Canada’s monetary policy makers probably won’t be getting much of a boost from their fiscal counterparts this year.

Finance Minister Bill Morneau’s 2019-20 budget, unveiled Tuesday in Ottawa, includes new spending of $4 billion in the coming year, representing just 0.2 per cent of gross domestic product and 1.2 per cent of total program expenses. That’s unlikely to provide any significant jolt to the economy, and will probably leave the Bank of Canada’s expectations for government spending relatively unchanged.

“This budget isn’t really going to move the outlook for the Bank of Canada,” Brian DePratto, an economist at Toronto Dominion Bank, said in an interview during the media lockup before the budget documents were released. “The newly announced spending is marginally positive but it’s not likely to register on the macro scale and we’re unlikely to change our forecasts based on anything here.”

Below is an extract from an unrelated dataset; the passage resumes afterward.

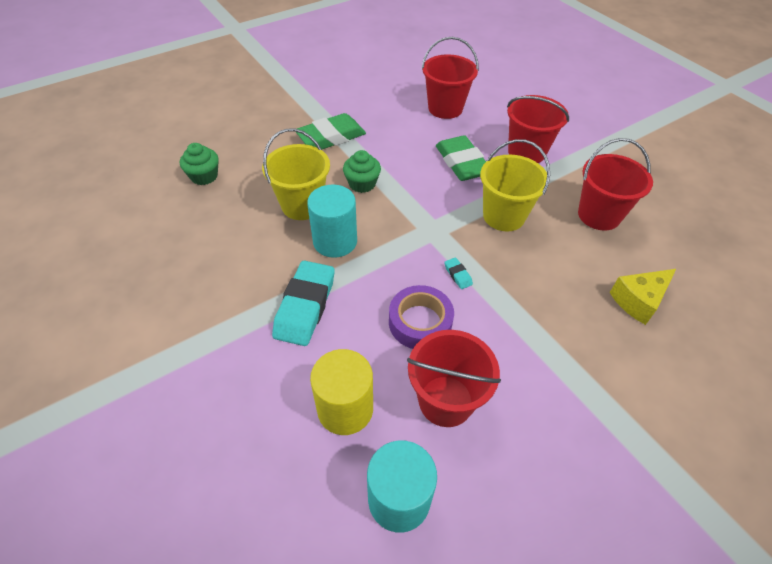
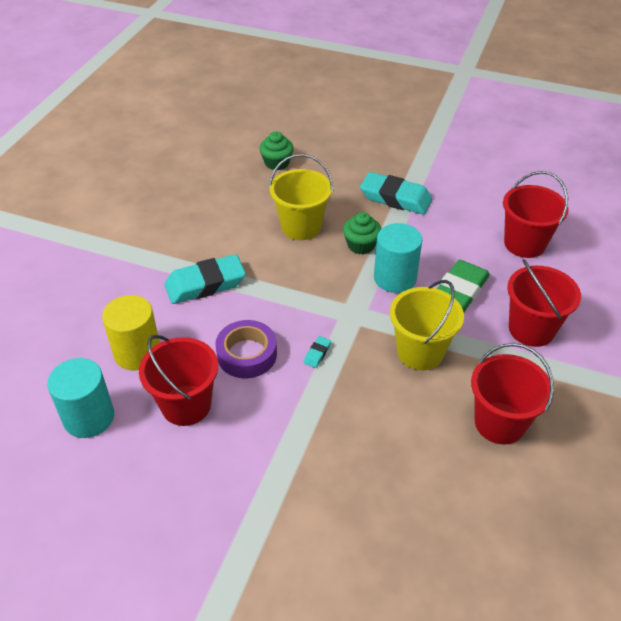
camera: 55 degrees right, 5 degrees down
green eraser [296,113,366,149] -> turquoise eraser [360,172,433,214]
turquoise cylinder [307,184,357,258] -> turquoise cylinder moved to [374,223,422,293]
yellow cheese [610,269,676,325] -> none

The outlook for Canada has been increasingly uncertain. The economy nearly stalled at the end of 2018, growing a meagre 0.4 per cent in the fourth quarter on an annualized basis. There had been speculation Prime Minister Justin Trudeau, whose Liberals trail the opposition Conservatives in the latest opinion polls, might dip deeper into the red to spur growth in the run up to October election.

“There’s no extra fiscal impulse here,” said Dominique Lapointe, an economist at Laurentien Bank in Montreal. “And the change probably won’t alter the Bank of Canada’s assessment of government spending and its effect on the economy.”